Le pari le plus judicieux serait peut-être de miser sur le processus d'expérimentation et de découverte lui-même. Un pari visant à mettre en pratique les dernières réflexions sur le développement, considéré comme une entreprise complexe, menée sur de longues périodes par des réseaux d'individus et d'institutions interconnectés.

Pour réaliser les paris les plus judicieux, nous devons peut-être investir massivement dans des processus visant à faire émerger des tendances émergentes et bénéfiques. Des organisations comme GFC, GlobalGiving, Echoing Green et Ashoka ont été pionnières dans ce domaine et continuent de faire émerger des idées prometteuses. Ainsi, GFC et d'autres bailleurs de fonds locaux prennent des risques judicieux, misent peu et identifient des tendances émergentes prêtes à être amplifiées par des paris importants.

Comme le suggère Ben Ramalingam dans « Aid on the Edge of Chaos » : « Les approches réseau peuvent nous aider à appréhender les défis du développement et de l’humanitaire comme un réseau complexe de relations sociales, économiques, technologiques, politiques et écologiques qui, tour à tour, stimulent ou freinent le changement. Les changements que les organismes d’aide cherchent à instaurer peuvent utilement être envisagés comme des transformations profondes des structures de ces relations. »
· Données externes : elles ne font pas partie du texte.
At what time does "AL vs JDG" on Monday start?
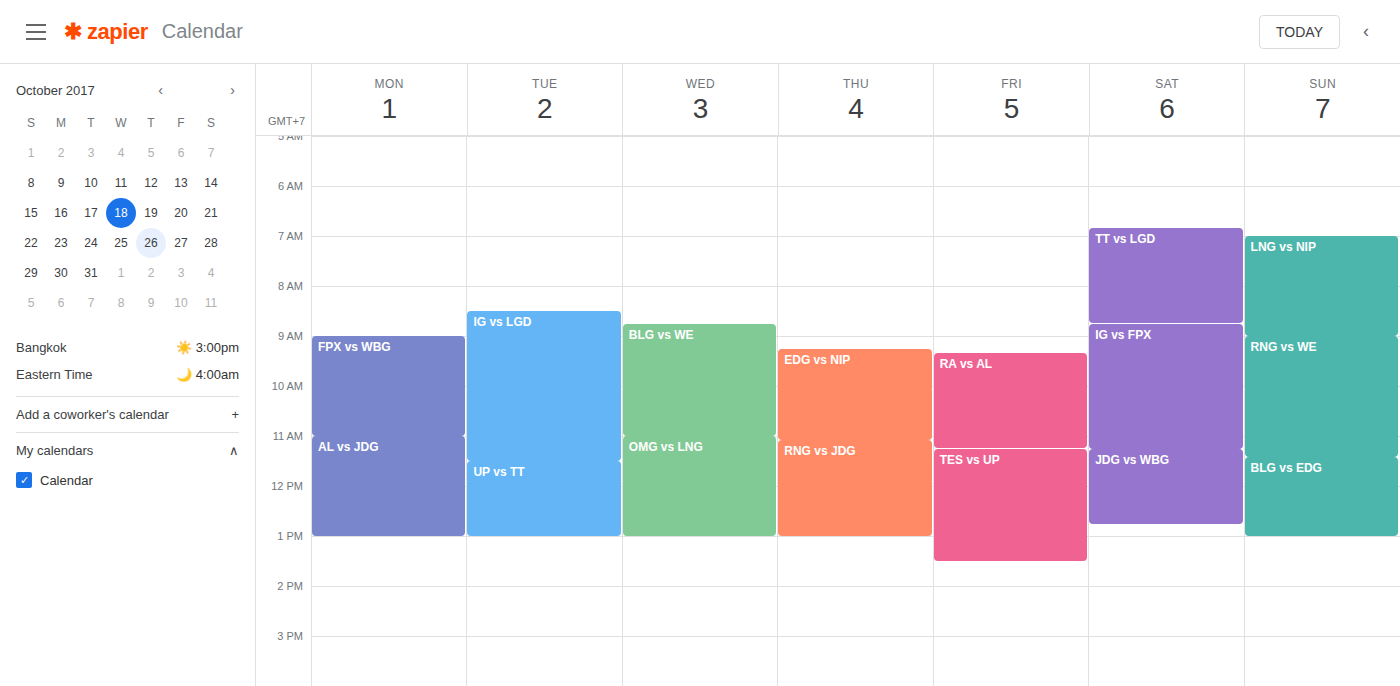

GFC s'efforce de stimuler les réseaux d'individus et d'institutions interconnectés, tous œuvrant à créer des changements positifs pour les enfants et les jeunes. Notre nouveau cadre d'indicateurs d'impact met l'accent sur la compréhension de la manière dont les organisations que nous finançons développent leurs réseaux au fil du temps, et donc sont mieux préparées à s'adapter aux changements de leur environnement opérationnel, aux nouvelles idées émises par leurs pairs et aux retours des enfants et des jeunes qu'elles aident.

Notre priorité absolue en tant qu'organisation ne se limite pas à accroître le nombre d'enfants et de jeunes pris en charge, mais plutôt à renforcer les liens entre nos partenaires et avec l'écosystème complexe d'autres entités œuvrant pour, ou contre, l'autonomisation des enfants et des jeunes. En abordant notre travail de cette manière, nous aspirons à créer les conditions permettant à un plus grand nombre d'enfants et de jeunes de s'épanouir.